Dr. Sean Warnick to Research at Cambridge University

May 1, 2006

This summer Dr. Sean Warnick will accept an appointment to conduct research as a Visiting Professor at Cambridge University. Warnick’s research focuses on the role of simplified models for complex systems, including retail, financial markets, manufacturing processes, ecological systems, and various networks. “Since computing the consequences of possible decisions can be intractable for such systems, simplified models are needed to understand consequences well enough to make good decisions,” explains Warnick. This interdisciplinary approach motivated Cambridge professor Jorge Goncalves to invite Warnick to exchange ideas on fundamental methods.

Dr. Goncalves and his group at Cambridge University have been working on understanding complex regulatory networks relating gene expression, DNA transcription, RNA translation, and post-translational modifications of proteins for certain biological systems. Warnick and Goncalves have followed each other’s research ever since they first met at MIT, and they have recently both been drawn to the importance of general computational methods for simplifying complex systems.

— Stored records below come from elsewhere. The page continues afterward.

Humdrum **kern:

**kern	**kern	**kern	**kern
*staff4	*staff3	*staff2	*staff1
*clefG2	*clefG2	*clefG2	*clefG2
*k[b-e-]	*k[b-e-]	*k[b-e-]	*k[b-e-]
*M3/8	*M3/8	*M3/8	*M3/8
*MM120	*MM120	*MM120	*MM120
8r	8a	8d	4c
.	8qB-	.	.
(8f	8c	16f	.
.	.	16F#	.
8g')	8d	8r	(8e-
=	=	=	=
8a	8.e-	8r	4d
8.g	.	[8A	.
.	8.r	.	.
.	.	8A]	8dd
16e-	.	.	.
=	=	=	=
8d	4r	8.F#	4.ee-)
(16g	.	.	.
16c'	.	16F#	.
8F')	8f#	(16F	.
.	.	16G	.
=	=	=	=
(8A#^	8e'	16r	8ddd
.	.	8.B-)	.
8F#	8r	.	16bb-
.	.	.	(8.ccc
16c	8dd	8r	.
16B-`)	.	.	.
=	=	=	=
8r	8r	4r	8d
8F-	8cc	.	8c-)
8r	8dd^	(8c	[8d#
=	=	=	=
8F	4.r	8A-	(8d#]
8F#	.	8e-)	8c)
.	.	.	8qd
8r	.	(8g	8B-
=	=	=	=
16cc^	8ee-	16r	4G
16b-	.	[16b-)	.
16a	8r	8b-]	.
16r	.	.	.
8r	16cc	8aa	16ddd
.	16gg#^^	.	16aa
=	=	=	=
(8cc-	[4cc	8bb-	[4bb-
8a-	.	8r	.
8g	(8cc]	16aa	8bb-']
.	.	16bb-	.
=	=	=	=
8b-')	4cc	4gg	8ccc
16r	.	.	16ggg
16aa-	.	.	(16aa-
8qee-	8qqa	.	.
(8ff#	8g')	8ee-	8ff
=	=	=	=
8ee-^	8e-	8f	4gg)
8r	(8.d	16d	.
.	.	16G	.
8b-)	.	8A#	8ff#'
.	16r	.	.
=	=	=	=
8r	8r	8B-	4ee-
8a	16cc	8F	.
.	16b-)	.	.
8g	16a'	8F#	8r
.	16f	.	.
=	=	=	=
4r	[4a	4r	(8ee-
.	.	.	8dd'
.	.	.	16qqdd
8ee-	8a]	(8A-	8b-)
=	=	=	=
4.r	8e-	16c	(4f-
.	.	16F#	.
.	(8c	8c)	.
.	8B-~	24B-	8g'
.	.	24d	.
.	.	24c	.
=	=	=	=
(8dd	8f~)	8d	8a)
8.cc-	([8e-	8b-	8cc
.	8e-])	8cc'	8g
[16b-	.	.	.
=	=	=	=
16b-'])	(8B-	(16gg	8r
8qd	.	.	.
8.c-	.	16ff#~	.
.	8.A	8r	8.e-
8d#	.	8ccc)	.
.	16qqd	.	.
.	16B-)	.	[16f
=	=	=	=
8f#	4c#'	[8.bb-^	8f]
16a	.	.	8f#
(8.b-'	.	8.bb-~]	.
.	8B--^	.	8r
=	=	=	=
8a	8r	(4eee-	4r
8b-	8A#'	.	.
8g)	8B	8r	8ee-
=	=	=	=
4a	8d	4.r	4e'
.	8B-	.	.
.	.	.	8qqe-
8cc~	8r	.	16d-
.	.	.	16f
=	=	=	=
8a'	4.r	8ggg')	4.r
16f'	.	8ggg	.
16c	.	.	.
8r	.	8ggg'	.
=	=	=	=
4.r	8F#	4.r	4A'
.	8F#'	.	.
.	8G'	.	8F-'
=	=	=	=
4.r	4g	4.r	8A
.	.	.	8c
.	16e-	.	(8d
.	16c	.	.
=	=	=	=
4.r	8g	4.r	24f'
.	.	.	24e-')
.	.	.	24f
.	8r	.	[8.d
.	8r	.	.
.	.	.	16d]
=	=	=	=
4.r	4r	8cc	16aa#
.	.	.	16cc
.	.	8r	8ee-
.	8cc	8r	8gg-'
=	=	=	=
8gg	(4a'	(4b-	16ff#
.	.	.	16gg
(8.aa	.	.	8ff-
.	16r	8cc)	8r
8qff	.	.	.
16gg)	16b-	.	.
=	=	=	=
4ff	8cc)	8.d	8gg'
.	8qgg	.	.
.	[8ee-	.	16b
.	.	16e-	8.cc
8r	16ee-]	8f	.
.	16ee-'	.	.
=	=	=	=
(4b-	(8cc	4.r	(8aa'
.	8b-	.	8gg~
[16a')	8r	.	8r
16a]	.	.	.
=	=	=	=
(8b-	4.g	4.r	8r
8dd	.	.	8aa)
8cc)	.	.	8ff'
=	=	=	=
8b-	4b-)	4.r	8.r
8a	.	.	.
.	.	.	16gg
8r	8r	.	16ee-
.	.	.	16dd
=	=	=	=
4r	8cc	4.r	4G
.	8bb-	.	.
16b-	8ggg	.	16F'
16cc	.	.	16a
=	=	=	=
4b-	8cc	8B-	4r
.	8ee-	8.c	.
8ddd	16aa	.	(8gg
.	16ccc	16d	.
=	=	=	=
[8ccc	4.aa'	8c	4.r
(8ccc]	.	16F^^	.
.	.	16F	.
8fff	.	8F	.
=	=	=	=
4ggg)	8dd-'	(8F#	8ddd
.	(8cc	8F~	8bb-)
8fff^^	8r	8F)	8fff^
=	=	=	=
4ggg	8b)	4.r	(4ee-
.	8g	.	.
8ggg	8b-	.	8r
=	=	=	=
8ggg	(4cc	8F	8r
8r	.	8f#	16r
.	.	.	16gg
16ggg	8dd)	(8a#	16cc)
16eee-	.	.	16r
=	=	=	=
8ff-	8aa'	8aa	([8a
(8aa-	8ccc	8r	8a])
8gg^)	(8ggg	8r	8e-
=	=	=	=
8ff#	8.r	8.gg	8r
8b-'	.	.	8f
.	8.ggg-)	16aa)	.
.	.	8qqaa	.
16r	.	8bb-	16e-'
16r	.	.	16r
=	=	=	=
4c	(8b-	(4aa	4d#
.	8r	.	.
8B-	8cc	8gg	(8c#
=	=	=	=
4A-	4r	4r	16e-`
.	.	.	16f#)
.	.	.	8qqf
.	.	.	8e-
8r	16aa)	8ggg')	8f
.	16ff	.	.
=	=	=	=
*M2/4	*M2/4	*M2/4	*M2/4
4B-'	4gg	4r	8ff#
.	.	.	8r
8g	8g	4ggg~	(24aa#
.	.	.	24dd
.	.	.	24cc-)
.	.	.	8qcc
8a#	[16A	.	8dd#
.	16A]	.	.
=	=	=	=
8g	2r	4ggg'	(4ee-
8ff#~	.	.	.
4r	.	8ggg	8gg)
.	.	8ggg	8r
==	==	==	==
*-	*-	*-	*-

Warnick believes the insights he has gained from his collaborators at BYU, including Dr. Buskirk in the Department of Chemistry and Biochemistry, Dr. Humpherys in the Mathematics Department, Dr. Tolley in the Statistics Department, Dr. Dallin Durfee in the Physics Department, and Drs. Giraud-Carrier, Jones, and Seppi in the Computer Science Department, will be pivotal in his work at Cambridge.

At BYU, Drs. Warnick and Humpherys founded and direct the interdisciplinary Information and Decision Algorithm Laboratories (IDeA Labs: see idealabs.byu.edu) as a network of application-specific laboratories that all draw from a common core of computational mathematics to study complex systems.

“Each lab has a unique focus that draws collaborators from all over the university and supporters from a variety of industries,” says Warnick. “Nevertheless, by working at the intersection of these applications in a single research group, students begin to comprehend the common thread of information processing that unites all of these areas; students begin to see the general power of computational science.”

Warnick’s visit to Cambridge, sponsored in part by the Rollins Center for eBusiness, the Sorensen Molecular Genealogy Foundation, ATK Thiokol, and the U.S. Department of the Interior, in addition to support from BYU and Cambridge University, is expected to lay the foundation for a long term collaboration between the research groups at each university.

“It is the generosity of our Industrial Partners and my colleagues in the Computer Science Department who have encouraged the diversity I bring to the group that make this kind of work possible,” says Warnick. “great Computer Science Department, and a great University.”